* [Uygulanacak Yönerge]: Sağlık sigortası haberinde "MAPFRE Sigorta Bireysel" ile "ulaştığını ifade etti." arasındaki kısmı, bu ifadeler de dahil olmak üzere hiç değiştirmeden aktarınız.

* [Seçilmiş Bölüm]:
┄┄┄┄┄┄┄┄┄┄┄┄┄┄┄┄┄┄┄┄
5 Aralık 2025, Cuma
spot_img

“Özel sağlık sigortaları doygunluğa yaklaşıyor, tamamlayıcı sigorta yükselişte”

MAPFRE Sigorta Bireysel Sigortalar Teknik Genel Müdür Yardımcısı Mahmut Emre Bayram, özel sağlık sigortalarında artış hızının yavaşladığını ve pazarın doygunluk noktasına yaklaştığını söyledi. 2,8 milyon sigortalıya ulaşan özel sağlık sigortalarının yanında tamamlayıcı sağlık sigortasının ise sektörde büyümenin yeni merkezi haline geldiğini belirten Bayram, TSS’nin 5,5 milyon sigortalıya ulaştığını ifade etti.
┄┄┄┄┄┄┄┄┄┄┄┄┄┄┄┄┄┄┄┄
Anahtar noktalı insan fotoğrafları
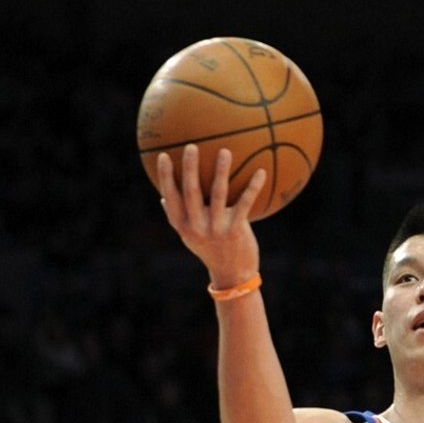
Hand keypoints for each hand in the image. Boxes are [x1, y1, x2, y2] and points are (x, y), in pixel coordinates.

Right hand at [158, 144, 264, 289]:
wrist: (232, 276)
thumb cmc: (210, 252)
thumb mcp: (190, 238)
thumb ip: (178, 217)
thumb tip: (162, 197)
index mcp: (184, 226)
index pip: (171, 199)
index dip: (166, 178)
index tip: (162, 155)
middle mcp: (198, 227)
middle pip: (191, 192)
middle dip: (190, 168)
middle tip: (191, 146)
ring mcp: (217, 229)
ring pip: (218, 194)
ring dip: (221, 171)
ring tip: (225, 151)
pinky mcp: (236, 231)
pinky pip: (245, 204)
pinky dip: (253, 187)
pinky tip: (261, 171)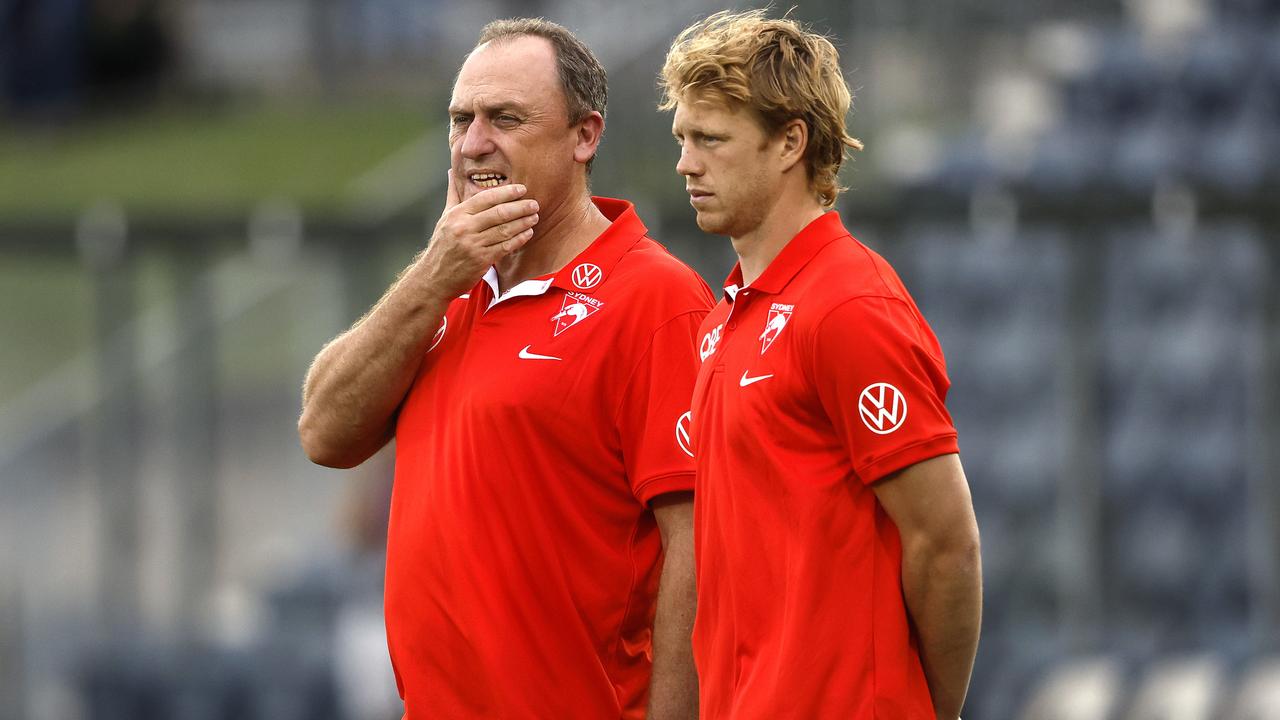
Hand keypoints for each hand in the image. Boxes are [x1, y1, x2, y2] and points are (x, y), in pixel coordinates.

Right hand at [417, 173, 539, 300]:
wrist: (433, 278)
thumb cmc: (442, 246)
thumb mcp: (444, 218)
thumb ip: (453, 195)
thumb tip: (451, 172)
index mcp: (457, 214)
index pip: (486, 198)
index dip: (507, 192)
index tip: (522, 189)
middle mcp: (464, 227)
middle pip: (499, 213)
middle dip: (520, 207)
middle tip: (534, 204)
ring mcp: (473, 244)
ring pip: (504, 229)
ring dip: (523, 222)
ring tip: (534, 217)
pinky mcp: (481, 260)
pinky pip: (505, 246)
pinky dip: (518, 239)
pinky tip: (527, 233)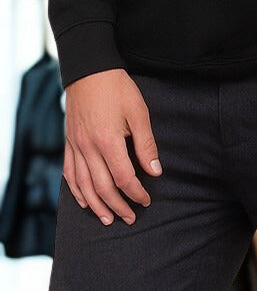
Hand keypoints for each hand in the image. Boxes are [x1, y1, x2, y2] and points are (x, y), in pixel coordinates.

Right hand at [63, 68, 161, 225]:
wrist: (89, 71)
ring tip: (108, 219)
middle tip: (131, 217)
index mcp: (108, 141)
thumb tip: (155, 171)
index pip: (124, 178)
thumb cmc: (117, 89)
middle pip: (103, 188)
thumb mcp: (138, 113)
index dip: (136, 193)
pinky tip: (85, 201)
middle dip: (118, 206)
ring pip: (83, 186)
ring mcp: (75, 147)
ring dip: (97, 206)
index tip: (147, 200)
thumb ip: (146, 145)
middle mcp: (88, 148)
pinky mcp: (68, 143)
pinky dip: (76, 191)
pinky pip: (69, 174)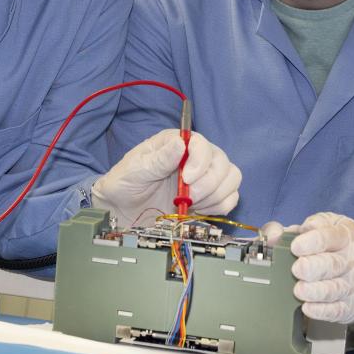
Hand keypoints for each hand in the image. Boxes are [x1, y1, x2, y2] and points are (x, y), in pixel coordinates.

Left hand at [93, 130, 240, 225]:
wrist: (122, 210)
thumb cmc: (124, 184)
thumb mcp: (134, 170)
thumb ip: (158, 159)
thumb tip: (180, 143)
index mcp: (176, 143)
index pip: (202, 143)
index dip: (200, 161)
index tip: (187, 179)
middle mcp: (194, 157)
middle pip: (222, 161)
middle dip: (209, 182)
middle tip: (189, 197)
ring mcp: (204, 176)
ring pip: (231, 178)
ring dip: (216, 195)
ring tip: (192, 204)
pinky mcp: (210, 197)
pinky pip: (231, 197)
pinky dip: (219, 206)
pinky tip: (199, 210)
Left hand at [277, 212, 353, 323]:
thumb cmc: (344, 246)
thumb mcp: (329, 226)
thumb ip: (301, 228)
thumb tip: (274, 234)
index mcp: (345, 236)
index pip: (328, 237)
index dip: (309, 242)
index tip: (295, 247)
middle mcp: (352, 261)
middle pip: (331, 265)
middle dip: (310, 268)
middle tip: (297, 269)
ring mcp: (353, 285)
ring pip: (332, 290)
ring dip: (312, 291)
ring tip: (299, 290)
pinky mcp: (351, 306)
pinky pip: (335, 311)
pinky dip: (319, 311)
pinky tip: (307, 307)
┄┄┄┄┄┄┄┄┄┄┄┄┄┄┄┄┄┄┄┄
* [Alıştırmanın Cevabı]:
MAPFRE Sigorta Bireysel Sigortalar Teknik Genel Müdür Yardımcısı Mahmut Emre Bayram, özel sağlık sigortalarında artış hızının yavaşladığını ve pazarın doygunluk noktasına yaklaştığını söyledi. 2,8 milyon sigortalıya ulaşan özel sağlık sigortalarının yanında tamamlayıcı sağlık sigortasının ise sektörde büyümenin yeni merkezi haline geldiğini belirten Bayram, TSS’nin 5,5 milyon sigortalıya ulaştığını ifade etti.